Sculpture puts West Yorkshire on the map (National Geographic)
Amid all the exotic destinations being touted as the Next Big Thing, West Yorkshire might seem an incongruous addition to the mix. But according to National Geographic’s “Cool List” for 2019, the region is the seventh hippest location in the world.
It’s being plugged thanks to a major new sculpture triennial, set to open in the summer.
“The Henry Moore Institute, Leeds Art Gallery, The Hepworth Wakefield and Yorkshire Sculpture Park have joined forces to stage the first Yorkshire Sculpture International, from June to September,” writes Nat Geo. “The Hepworth Wakefield will also be unveiling its Hepworth Riverside Gallery Garden, with access to the former Victorian mill buildings next door.”

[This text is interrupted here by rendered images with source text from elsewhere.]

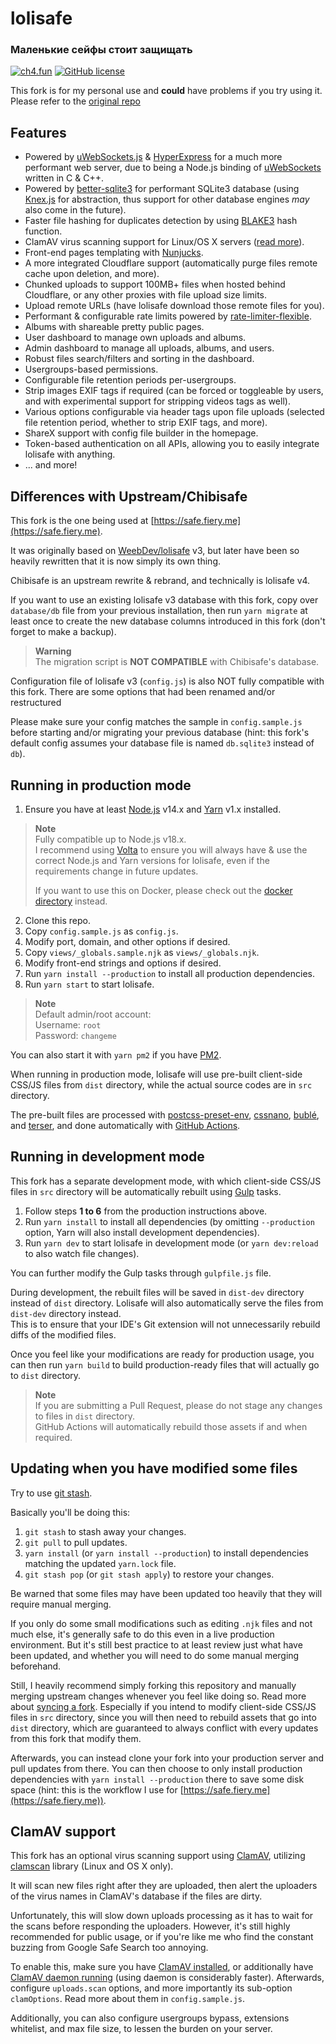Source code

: # lolisafe
### Маленькие сейфы стоит защищать
[![ch4.fun](https://ch4.fun/main.png)](https://ch4.fun)
[![GitHub license](https://img.shields.io/badge/license-MIT-blue.svg?style=flat-square)](https://raw.githubusercontent.com/ch4og/lolisafe/master/LICENSE)

This fork is for my personal use and **could** have problems if you try using it. Please refer to the [original repo](https://github.com/BobbyWibowo/lolisafe)

## Features

* Powered by [uWebSockets.js](https://github.com/uNetworking/uWebSockets.js) & [HyperExpress](https://github.com/kartikk221/hyper-express) for a much more performant web server, due to being a Node.js binding of [uWebSockets](https://github.com/uNetworking/uWebSockets) written in C & C++.
* Powered by [better-sqlite3](https://github.com/WiseLibs/better-sqlite3) for performant SQLite3 database (using [Knex.js](https://knexjs.org/) for abstraction, thus support for other database engines *may* also come in the future).
* Faster file hashing for duplicates detection by using [BLAKE3](https://github.com/BLAKE3-team/BLAKE3) hash function.
* ClamAV virus scanning support for Linux/OS X servers ([read more](#clamav-support)).
* Front-end pages templating with [Nunjucks](https://mozilla.github.io/nunjucks/).
* A more integrated Cloudflare support (automatically purge files remote cache upon deletion, and more).
* Chunked uploads to support 100MB+ files when hosted behind Cloudflare, or any other proxies with file upload size limits.
* Upload remote URLs (have lolisafe download those remote files for you).
* Performant & configurable rate limits powered by [rate-limiter-flexible](https://github.com/animir/node-rate-limiter-flexible).
* Albums with shareable pretty public pages.
* User dashboard to manage own uploads and albums.
* Admin dashboard to manage all uploads, albums, and users.
* Robust files search/filters and sorting in the dashboard.
* Usergroups-based permissions.
* Configurable file retention periods per-usergroups.
* Strip images EXIF tags if required (can be forced or toggleable by users, and with experimental support for stripping videos tags as well).
* Various options configurable via header tags upon file uploads (selected file retention period, whether to strip EXIF tags, and more).
* ShareX support with config file builder in the homepage.
* Token-based authentication on all APIs, allowing you to easily integrate lolisafe with anything.
* ... and more!

## Differences with Upstream/Chibisafe

This fork is the one being used at [https://safe.fiery.me](https://safe.fiery.me).

It was originally based on [WeebDev/lolisafe](https://github.com/WeebDev/lolisafe) v3, but later have been so heavily rewritten that it is now simply its own thing.

Chibisafe is an upstream rewrite & rebrand, and technically is lolisafe v4.

If you want to use an existing lolisafe v3 database with this fork, copy over `database/db` file from your previous installation, then run `yarn migrate` at least once to create the new database columns introduced in this fork (don't forget to make a backup).

> **Warning**  
> The migration script is **NOT COMPATIBLE** with Chibisafe's database.

Configuration file of lolisafe v3 (`config.js`) is also NOT fully compatible with this fork. There are some options that had been renamed and/or restructured

Please make sure your config matches the sample in `config.sample.js` before starting and/or migrating your previous database (hint: this fork's default config assumes your database file is named `db.sqlite3` instead of `db`).

## Running in production mode

1. Ensure you have at least [Node.js](https://nodejs.org/en/download/) v14.x and [Yarn](https://yarnpkg.com/getting-started/install#install-corepack) v1.x installed.

> **Note**  
> Fully compatible up to Node.js v18.x.  
> I recommend using [Volta](https://github.com/volta-cli/volta) to ensure you will always have & use the correct Node.js and Yarn versions for lolisafe, even if the requirements change in future updates.  
>
> If you want to use this on Docker, please check out the [docker directory](https://github.com/BobbyWibowo/lolisafe/tree/safe.fiery.me/docker) instead.

2. Clone this repo.
3. Copy `config.sample.js` as `config.js`.
4. Modify port, domain, and other options if desired.
5. Copy `views/_globals.sample.njk` as `views/_globals.njk`.
6. Modify front-end strings and options if desired.
7. Run `yarn install --production` to install all production dependencies.
8. Run `yarn start` to start lolisafe.

> **Note**  
> Default admin/root account:  
> Username: `root`  
> Password: `changeme`

You can also start it with `yarn pm2` if you have [PM2](https://pm2.keymetrics.io/).

When running in production mode, lolisafe will use pre-built client-side CSS/JS files from `dist` directory, while the actual source codes are in `src` directory.

The pre-built files are processed with [postcss-preset-env](https://github.com/csstools/postcss-preset-env), [cssnano](https://github.com/cssnano/cssnano), [bublé](https://github.com/bublejs/buble), and [terser](https://github.com/terser/terser), and done automatically with [GitHub Actions](https://github.com/BobbyWibowo/lolisafe/blob/safe.fiery.me/.github/workflows/build.yml).

## Running in development mode

This fork has a separate development mode, with which client-side CSS/JS files in `src` directory will be automatically rebuilt using [Gulp](https://github.com/gulpjs/gulp#what-is-gulp) tasks.

1. Follow steps **1 to 6** from the production instructions above.
2. Run `yarn install` to install all dependencies (by omitting `--production` option, Yarn will also install development dependencies).
3. Run `yarn dev` to start lolisafe in development mode (or `yarn dev:reload` to also watch file changes).

You can further modify the Gulp tasks through `gulpfile.js` file.

During development, the rebuilt files will be saved in `dist-dev` directory instead of `dist` directory. Lolisafe will also automatically serve the files from `dist-dev` directory instead.  
This is to ensure that your IDE's Git extension will not unnecessarily rebuild diffs of the modified files.

Once you feel like your modifications are ready for production usage, you can then run `yarn build` to build production-ready files that will actually go to `dist` directory.

> **Note**  
> If you are submitting a Pull Request, please do not stage any changes to files in `dist` directory.  
> GitHub Actions will automatically rebuild those assets if and when required.

## Updating when you have modified some files

Try to use [git stash](https://www.git-scm.com/docs/git-stash).

Basically you'll be doing this:

1. `git stash` to stash away your changes.
2. `git pull` to pull updates.
3. `yarn install` (or `yarn install --production`) to install dependencies matching the updated `yarn.lock` file.
4. `git stash pop` (or `git stash apply`) to restore your changes.

Be warned that some files may have been updated too heavily that they will require manual merging.

If you only do some small modifications such as editing `.njk` files and not much else, it's generally safe to do this even in a live production environment. But it's still best practice to at least review just what have been updated, and whether you will need to do some manual merging beforehand.

Still, I heavily recommend simply forking this repository and manually merging upstream changes whenever you feel like doing so. Read more about [syncing a fork](https://help.github.com/en/github/collaborating-with-issues-and-pull-requests/syncing-a-fork). Especially if you intend to modify client-side CSS/JS files in `src` directory, since you will then need to rebuild assets that go into `dist` directory, which are guaranteed to always conflict with every updates from this fork that modify them.

Afterwards, you can instead clone your fork into your production server and pull updates from there. You can then choose to only install production dependencies with `yarn install --production` there to save some disk space (hint: this is the workflow I use for [https://safe.fiery.me](https://safe.fiery.me)).

## ClamAV support

This fork has an optional virus scanning support using [ClamAV](https://www.clamav.net/), utilizing [clamscan](https://github.com/kylefarris/clamscan) library (Linux and OS X only).

It will scan new files right after they are uploaded, then alert the uploaders of the virus names in ClamAV's database if the files are dirty.

Unfortunately, this will slow down uploads processing as it has to wait for the scans before responding the uploaders. However, it's still highly recommended for public usage, or if you're like me who find the constant buzzing from Google Safe Search too annoying.

To enable this, make sure you have [ClamAV installed](https://github.com/kylefarris/clamscan#to-use-local-binary-method-of-scanning), or additionally have [ClamAV daemon running](https://github.com/kylefarris/clamscan#to-use-clamav-using-tcp-sockets) (using daemon is considerably faster). Afterwards, configure `uploads.scan` options, and more importantly its sub-option `clamOptions`. Read more about them in `config.sample.js`.

Additionally, you can also configure usergroups bypass, extensions whitelist, and max file size, to lessen the burden on your server.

The publication also name checks the Calder Valley, with trendy Hebden Bridge as its epicentre, which is now a burgeoning hub for restaurants and independent shops.
Responsible tourism goes mainstream (Thomas Cook, Abta)
It’s not surprising that several companies are hailing 2019 as the year responsible tourism goes mainstream. Like buying organic and veganism, what was once considered the preserve of “outsiders” has now become much more acceptable. In part it’s down to the much-publicised problem of plastic blighting our oceans, leading consumers to put pressure on holiday companies to phase out single use plastics.
Tour operator Thomas Cook highlighted the change it has seen in customers’ attitudes in its 2019 travel trends report. “In the year when the conversation around the nation’s plastic use went mainstream, Thomas Cook saw its customers start to consider this in their holiday booking process – one third say that noticing litter on a beach would affect their decision whether to visit that destination again,” it said.
“It wasn’t just plastics, attitudes towards animal welfare became even more apparent with two in three customers describing attractions which featured performing animals as ‘not at all appealing’.”
Abta agrees, flagging this trend among consumers too: “The uplift in awareness is also reflected in holidaymakers attitudes to companies – over a third (36 per cent) of people would opt for one travel business over another if they have a better environmental record – up 13 per cent since 2014 (23 per cent).
“Responsible tourism has risen further up the agenda and is becoming an integral part of business decisions and planning, with many companies announcing plans to make holidays more sustainable in the long term.”
Millennial holidays get a makeover (The Travel Corporation, Thomas Cook)
If 2018 was the year the final 18-30 holiday, a British institute for almost five decades, took young travellers away for a week of sun, sea, sex and sangria, 2019 is the year that trips for millennials and Gen Z-ers will change forever.
Reports suggest younger travellers’ priorities have changed, with wellness, unique experiences and “Instagrammability” all ranking higher as factors when it comes to picking a holiday destination than the chance to take a debauched booze cruise around Magaluf.
The Travel Corporation says: “A number of developments in the youth travel space in 2018, such as the closure of Thomas Cook’s Club 18-30 brand, highlighted how the travel tastes of young people are changing and saw brands explore exactly what Gens Z and Y want from a holiday in the age of Instagram, mindfulness, cultural-awareness and sustainability.”
Thomas Cook’s 2018 annual holiday report stated that millennial’s obsession with capturing the perfect selfie was a driving factor in their choice of hotel. Over half (52 per cent) of young people surveyed confessed that social media posts were a consideration during their booking process, with Thomas Cook labelling this “ego travel”.
The company has launched a new brand, Cook’s Club, to appeal to this new brand of trendy traveller, complete with cocktails made by mixologists, silent discos and vegan-inspired food options.